[Request] Here the job is to print all of the entries below verbatim and leave out any picture.
====== Entries supplied ======
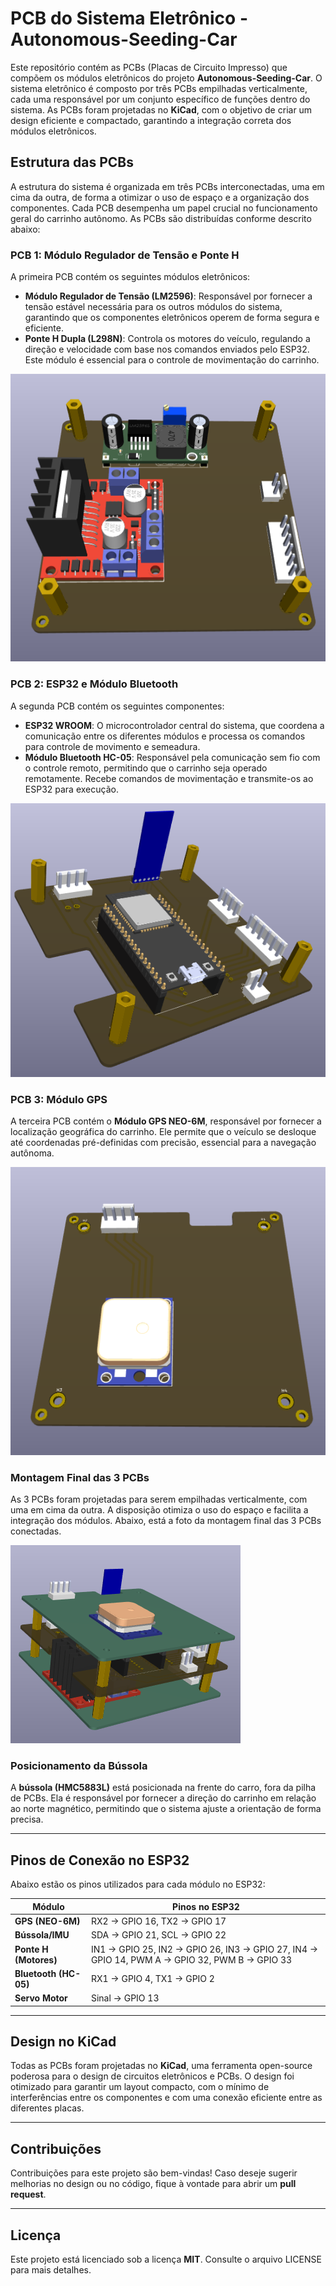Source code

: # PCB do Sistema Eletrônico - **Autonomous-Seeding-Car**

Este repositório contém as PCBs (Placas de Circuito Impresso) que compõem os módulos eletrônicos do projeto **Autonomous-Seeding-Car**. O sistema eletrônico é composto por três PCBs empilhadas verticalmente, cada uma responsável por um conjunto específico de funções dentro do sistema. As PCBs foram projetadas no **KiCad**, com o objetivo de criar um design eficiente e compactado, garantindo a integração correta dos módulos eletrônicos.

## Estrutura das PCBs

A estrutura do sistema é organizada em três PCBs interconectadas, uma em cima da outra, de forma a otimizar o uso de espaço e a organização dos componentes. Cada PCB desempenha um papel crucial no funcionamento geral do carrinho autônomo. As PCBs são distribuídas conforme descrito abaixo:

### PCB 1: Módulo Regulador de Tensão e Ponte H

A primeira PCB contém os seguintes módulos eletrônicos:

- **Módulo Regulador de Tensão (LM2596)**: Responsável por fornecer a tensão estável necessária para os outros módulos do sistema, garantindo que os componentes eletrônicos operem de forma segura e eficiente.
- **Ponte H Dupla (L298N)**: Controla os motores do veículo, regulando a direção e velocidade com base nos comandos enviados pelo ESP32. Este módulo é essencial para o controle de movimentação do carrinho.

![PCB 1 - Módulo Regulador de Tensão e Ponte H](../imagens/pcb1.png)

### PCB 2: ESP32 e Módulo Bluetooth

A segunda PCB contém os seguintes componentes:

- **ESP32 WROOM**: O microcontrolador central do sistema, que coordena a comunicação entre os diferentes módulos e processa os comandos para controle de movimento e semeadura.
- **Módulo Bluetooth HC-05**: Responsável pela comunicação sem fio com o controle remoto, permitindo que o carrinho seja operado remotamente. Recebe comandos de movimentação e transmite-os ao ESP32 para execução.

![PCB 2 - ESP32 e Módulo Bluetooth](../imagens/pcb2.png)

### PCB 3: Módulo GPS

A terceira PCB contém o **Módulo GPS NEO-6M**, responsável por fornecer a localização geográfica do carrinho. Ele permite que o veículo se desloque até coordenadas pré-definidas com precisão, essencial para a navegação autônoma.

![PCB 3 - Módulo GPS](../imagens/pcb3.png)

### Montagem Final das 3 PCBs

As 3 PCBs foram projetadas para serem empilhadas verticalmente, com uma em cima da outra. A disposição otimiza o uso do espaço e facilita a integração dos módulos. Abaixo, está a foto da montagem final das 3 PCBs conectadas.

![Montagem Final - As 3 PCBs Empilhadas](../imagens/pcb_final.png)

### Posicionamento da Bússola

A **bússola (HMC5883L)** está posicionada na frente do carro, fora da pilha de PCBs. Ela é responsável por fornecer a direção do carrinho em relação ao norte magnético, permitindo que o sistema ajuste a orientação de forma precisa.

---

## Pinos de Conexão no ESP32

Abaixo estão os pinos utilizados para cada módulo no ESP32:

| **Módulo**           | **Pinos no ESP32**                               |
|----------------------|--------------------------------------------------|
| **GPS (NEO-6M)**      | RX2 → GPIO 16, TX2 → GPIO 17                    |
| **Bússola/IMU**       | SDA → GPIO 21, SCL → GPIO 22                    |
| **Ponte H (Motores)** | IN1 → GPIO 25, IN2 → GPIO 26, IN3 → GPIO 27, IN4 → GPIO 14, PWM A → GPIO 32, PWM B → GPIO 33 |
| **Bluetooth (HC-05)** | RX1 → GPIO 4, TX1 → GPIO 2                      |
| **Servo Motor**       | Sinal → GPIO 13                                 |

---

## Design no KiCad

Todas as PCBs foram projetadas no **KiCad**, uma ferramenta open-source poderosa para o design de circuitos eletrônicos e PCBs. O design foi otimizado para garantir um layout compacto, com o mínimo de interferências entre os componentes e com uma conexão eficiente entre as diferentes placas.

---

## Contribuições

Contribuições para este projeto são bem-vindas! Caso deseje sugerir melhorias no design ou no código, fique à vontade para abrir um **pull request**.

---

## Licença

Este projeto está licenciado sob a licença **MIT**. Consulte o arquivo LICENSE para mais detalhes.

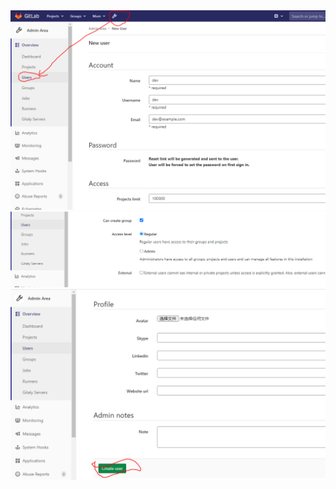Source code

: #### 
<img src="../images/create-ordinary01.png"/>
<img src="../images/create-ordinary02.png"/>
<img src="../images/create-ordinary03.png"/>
======
[Exercise answer]
Source code

: # PCB do Sistema Eletrônico - **Autonomous-Seeding-Car**

Este repositório contém as PCBs (Placas de Circuito Impresso) que compõem os módulos eletrônicos do projeto **Autonomous-Seeding-Car**. O sistema eletrônico é composto por três PCBs empilhadas verticalmente, cada uma responsável por um conjunto específico de funções dentro do sistema. As PCBs foram projetadas no **KiCad**, com o objetivo de criar um design eficiente e compactado, garantindo a integração correta dos módulos eletrônicos.

## Estrutura das PCBs

A estrutura do sistema é organizada em três PCBs interconectadas, uma em cima da outra, de forma a otimizar o uso de espaço e a organização dos componentes. Cada PCB desempenha um papel crucial no funcionamento geral do carrinho autônomo. As PCBs são distribuídas conforme descrito abaixo:

### PCB 1: Módulo Regulador de Tensão e Ponte H

A primeira PCB contém os seguintes módulos eletrônicos:

- **Módulo Regulador de Tensão (LM2596)**: Responsável por fornecer a tensão estável necessária para os outros módulos do sistema, garantindo que os componentes eletrônicos operem de forma segura e eficiente.
- **Ponte H Dupla (L298N)**: Controla os motores do veículo, regulando a direção e velocidade com base nos comandos enviados pelo ESP32. Este módulo é essencial para o controle de movimentação do carrinho.

![PCB 1 - Módulo Regulador de Tensão e Ponte H](../imagens/pcb1.png)

### PCB 2: ESP32 e Módulo Bluetooth

A segunda PCB contém os seguintes componentes:

- **ESP32 WROOM**: O microcontrolador central do sistema, que coordena a comunicação entre os diferentes módulos e processa os comandos para controle de movimento e semeadura.
- **Módulo Bluetooth HC-05**: Responsável pela comunicação sem fio com o controle remoto, permitindo que o carrinho seja operado remotamente. Recebe comandos de movimentação e transmite-os ao ESP32 para execução.

![PCB 2 - ESP32 e Módulo Bluetooth](../imagens/pcb2.png)

### PCB 3: Módulo GPS

A terceira PCB contém o **Módulo GPS NEO-6M**, responsável por fornecer a localização geográfica do carrinho. Ele permite que o veículo se desloque até coordenadas pré-definidas com precisão, essencial para a navegação autônoma.

![PCB 3 - Módulo GPS](../imagens/pcb3.png)

### Montagem Final das 3 PCBs

As 3 PCBs foram projetadas para serem empilhadas verticalmente, com uma em cima da outra. A disposição otimiza o uso do espaço e facilita a integração dos módulos. Abaixo, está a foto da montagem final das 3 PCBs conectadas.

![Montagem Final - As 3 PCBs Empilhadas](../imagens/pcb_final.png)

### Posicionamento da Bússola

A **bússola (HMC5883L)** está posicionada na frente do carro, fora da pilha de PCBs. Ela é responsável por fornecer a direção do carrinho em relação ao norte magnético, permitindo que o sistema ajuste a orientação de forma precisa.

---

## Pinos de Conexão no ESP32

Abaixo estão os pinos utilizados para cada módulo no ESP32:

| **Módulo**           | **Pinos no ESP32**                               |
|----------------------|--------------------------------------------------|
| **GPS (NEO-6M)**      | RX2 → GPIO 16, TX2 → GPIO 17                    |
| **Bússola/IMU**       | SDA → GPIO 21, SCL → GPIO 22                    |
| **Ponte H (Motores)** | IN1 → GPIO 25, IN2 → GPIO 26, IN3 → GPIO 27, IN4 → GPIO 14, PWM A → GPIO 32, PWM B → GPIO 33 |
| **Bluetooth (HC-05)** | RX1 → GPIO 4, TX1 → GPIO 2                      |
| **Servo Motor**       | Sinal → GPIO 13                                 |

---

## Design no KiCad

Todas as PCBs foram projetadas no **KiCad**, uma ferramenta open-source poderosa para o design de circuitos eletrônicos e PCBs. O design foi otimizado para garantir um layout compacto, com o mínimo de interferências entre os componentes e com uma conexão eficiente entre as diferentes placas.

---

## Contribuições

Contribuições para este projeto são bem-vindas! Caso deseje sugerir melhorias no design ou no código, fique à vontade para abrir um **pull request**.

---

## Licença

Este projeto está licenciado sob a licença **MIT**. Consulte o arquivo LICENSE para mais detalhes.

Source code

: #### 
<img src="../images/create-ordinary01.png"/>
<img src="../images/create-ordinary02.png"/>
<img src="../images/create-ordinary03.png"/>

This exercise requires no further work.